Adaptationism: A better architectural analogy for Jeffrey Tucker’s brutalists

The conversation surrounding Jeffrey Tucker’s Freeman article “Against Libertarian Brutalism” resurfaced once again recently, this time from Wendy McElroy in a piece entitled “Relationship of Politics to Morality.

In Tucker’s article, published back in March, he divides libertarians into two main groups: humanitarians and brutalists — good people and bad people. Humanitarians “seek the well-being of the human person and the flourishing of society in all its complexity” whereas brutalists are “rooted in the pure theory of the rights of individuals to live their values whatever they may be.” If we were to go off of these descriptions alone, Tucker’s dichotomy would be merely laughable since benevolent and rights-based justifications for liberty are hardly mutually exclusive. Unfortunately, he takes the distinction a step further by attaching opposing moral and aesthetic visions to the two invented camps, with far more troubling implications.

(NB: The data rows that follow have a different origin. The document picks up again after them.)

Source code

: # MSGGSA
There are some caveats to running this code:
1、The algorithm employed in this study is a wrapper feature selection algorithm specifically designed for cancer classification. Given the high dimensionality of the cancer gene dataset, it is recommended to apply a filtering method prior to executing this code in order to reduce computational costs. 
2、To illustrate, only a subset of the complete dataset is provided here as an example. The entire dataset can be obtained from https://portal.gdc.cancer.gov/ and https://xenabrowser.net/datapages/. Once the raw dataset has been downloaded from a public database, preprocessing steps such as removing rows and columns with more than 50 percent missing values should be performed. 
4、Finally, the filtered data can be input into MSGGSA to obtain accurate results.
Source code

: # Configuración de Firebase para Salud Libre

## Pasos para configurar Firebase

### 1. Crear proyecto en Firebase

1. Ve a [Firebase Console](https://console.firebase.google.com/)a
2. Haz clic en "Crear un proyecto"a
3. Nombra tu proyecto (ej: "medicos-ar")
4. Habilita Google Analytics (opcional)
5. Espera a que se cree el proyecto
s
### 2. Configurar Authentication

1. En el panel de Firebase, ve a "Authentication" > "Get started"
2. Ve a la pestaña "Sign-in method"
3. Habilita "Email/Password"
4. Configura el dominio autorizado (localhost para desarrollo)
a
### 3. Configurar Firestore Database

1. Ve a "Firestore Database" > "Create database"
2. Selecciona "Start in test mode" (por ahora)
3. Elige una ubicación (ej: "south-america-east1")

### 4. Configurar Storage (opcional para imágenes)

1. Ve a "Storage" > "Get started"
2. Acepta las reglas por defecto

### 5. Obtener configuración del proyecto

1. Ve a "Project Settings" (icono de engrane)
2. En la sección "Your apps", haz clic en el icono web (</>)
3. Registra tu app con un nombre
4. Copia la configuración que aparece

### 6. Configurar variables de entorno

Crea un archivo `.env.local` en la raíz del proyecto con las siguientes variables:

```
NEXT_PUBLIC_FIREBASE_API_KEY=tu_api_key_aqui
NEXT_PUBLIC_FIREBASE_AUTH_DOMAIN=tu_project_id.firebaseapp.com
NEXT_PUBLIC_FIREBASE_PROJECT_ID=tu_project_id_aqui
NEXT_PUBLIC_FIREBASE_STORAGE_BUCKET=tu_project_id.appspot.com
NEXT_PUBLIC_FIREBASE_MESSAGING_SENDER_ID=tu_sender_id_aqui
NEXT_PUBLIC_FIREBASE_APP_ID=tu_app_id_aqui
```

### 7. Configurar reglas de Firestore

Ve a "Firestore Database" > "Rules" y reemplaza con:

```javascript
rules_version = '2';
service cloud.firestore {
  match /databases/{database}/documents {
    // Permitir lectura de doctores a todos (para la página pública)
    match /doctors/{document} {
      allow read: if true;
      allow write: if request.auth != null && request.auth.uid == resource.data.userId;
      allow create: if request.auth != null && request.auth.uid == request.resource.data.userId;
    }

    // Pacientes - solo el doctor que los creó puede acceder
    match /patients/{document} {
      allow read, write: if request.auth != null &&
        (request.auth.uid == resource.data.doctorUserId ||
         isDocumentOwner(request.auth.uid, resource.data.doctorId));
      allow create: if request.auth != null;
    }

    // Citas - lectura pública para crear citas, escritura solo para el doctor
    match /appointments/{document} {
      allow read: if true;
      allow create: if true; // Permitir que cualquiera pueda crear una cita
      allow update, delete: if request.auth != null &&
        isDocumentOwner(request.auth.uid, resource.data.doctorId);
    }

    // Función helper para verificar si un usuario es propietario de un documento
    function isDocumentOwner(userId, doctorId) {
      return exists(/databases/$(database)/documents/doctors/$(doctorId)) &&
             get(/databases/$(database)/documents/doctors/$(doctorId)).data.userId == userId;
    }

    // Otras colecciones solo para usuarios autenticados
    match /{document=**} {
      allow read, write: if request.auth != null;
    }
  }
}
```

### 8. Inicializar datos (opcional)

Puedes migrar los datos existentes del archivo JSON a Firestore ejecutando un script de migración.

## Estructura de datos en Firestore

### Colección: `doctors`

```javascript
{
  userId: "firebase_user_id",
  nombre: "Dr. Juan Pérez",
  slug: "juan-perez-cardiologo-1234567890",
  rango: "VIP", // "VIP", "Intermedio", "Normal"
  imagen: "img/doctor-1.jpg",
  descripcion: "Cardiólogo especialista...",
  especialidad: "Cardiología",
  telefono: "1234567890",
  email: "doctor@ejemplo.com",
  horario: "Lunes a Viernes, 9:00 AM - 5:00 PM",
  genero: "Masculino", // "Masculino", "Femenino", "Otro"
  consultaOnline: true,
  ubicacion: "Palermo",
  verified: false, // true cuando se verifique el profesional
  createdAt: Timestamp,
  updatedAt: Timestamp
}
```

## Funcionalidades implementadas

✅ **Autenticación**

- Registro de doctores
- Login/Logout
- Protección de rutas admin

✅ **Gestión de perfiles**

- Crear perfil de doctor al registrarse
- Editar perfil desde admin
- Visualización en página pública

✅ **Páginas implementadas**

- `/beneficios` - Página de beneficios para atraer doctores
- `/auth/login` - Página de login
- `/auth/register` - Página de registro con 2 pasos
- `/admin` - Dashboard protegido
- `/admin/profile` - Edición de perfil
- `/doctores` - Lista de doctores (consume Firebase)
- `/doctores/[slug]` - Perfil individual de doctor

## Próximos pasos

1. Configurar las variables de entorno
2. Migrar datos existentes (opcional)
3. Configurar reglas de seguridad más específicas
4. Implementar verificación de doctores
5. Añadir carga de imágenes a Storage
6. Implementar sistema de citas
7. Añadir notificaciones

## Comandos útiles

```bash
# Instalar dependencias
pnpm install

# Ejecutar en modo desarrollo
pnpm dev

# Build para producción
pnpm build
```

Tucker pinpoints the supposed tension between the two groups by explaining that humanitarians stress the “beauty, complexity, service to others, community, the gradual emergence of cultural norms, and the spontaneous development of extended orders of commercial and private relationships” that develops in a free society while brutalists advocate for liberty because it “allows people to assert their individual preferences, to form homogeneous tribes, to work out their biases in action, to ostracize people based on ‘politically incorrect’ standards, to hate to their heart’s content so long as no violence is used…to be openly racist and sexist.”

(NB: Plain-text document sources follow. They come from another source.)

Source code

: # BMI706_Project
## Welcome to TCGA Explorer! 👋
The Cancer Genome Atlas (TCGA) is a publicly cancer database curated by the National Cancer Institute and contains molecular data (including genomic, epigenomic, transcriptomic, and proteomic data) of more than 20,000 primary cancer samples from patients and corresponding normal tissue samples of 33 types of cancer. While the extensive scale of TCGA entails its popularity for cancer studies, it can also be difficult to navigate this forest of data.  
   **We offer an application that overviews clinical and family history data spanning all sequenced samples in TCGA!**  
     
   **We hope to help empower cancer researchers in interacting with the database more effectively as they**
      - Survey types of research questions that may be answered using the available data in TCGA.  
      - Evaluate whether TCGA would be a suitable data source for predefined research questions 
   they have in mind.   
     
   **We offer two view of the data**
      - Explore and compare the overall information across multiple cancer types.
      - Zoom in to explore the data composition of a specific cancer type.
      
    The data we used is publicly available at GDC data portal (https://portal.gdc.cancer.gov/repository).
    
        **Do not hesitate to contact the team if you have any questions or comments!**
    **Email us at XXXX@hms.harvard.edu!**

He uses the label “brutalist” to identify this nefarious cabal of (unnamed!) libertarians because of the parallels he draws between their supposedly uncivilized ideological underpinnings and the brutalist architectural style of the 1950s through the 1970s which, according to Tucker, emphasized “large concrete structures unrefined by concerns over style and grace.” Brutalists, says Tucker, “valued inelegance, a lack of pretense, and the raw practicality of the building’s use” because they “reject beauty on principle.”

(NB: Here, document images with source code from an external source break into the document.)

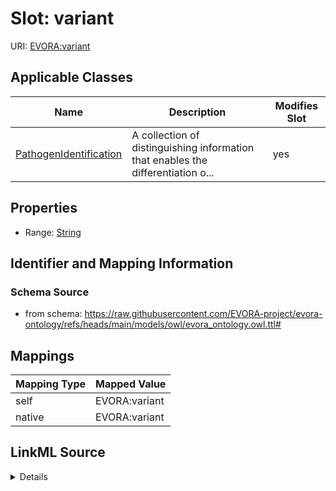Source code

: 

# Slot: variant



URI: [EVORA:variant](https://raw.githubusercontent.com/EVORA-project/evora-ontology/refs/heads/main/models/owl/evora_ontology.owl.ttl#variant)



<!-- no inheritance hierarchy -->





## Applicable Classes

| Name | Description | Modifies Slot |
| --- | --- | --- |
| [PathogenIdentification](PathogenIdentification.md) | A collection of distinguishing information that enables the differentiation o... |  yes  |







## Properties

* Range: [String](String.md)





## Identifier and Mapping Information







### Schema Source


* from schema: https://raw.githubusercontent.com/EVORA-project/evora-ontology/refs/heads/main/models/owl/evora_ontology.owl.ttl#




## Mappings

| Mapping Type | Mapped Value |
| ---  | ---  |
| self | EVORA:variant |
| native | EVORA:variant |




## LinkML Source

<details>
```yaml
name: variant
from_schema: https://raw.githubusercontent.com/EVORA-project/evora-ontology/refs/heads/main/models/owl/evora_ontology.owl.ttl#
rank: 1000
alias: variant
domain_of:
- PathogenIdentification
range: string

```
</details>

If it seems odd to you that he characterizes those with reactionary views with a modern architectural style, you’re already overthinking it. This taxonomy is more about making a break with views Tucker was formerly associated with and would now like to distance himself from. It’s entirely a matter of marketing. Those who acknowledge the question of scale are brutalists; to say a libertarian order necessarily permits a certain amount of evil to exist rather than tolerate the power required to eradicate it is now a suspect idea — the cardinal sin of a humanitarian libertarian is suggesting things may not work out in the end. In contrast, Tucker’s brave new humanitarian world is a cornucopia of blog posts about structural oppression and hosannas to the conveniences of consumer culture. Surely you can’t be against that!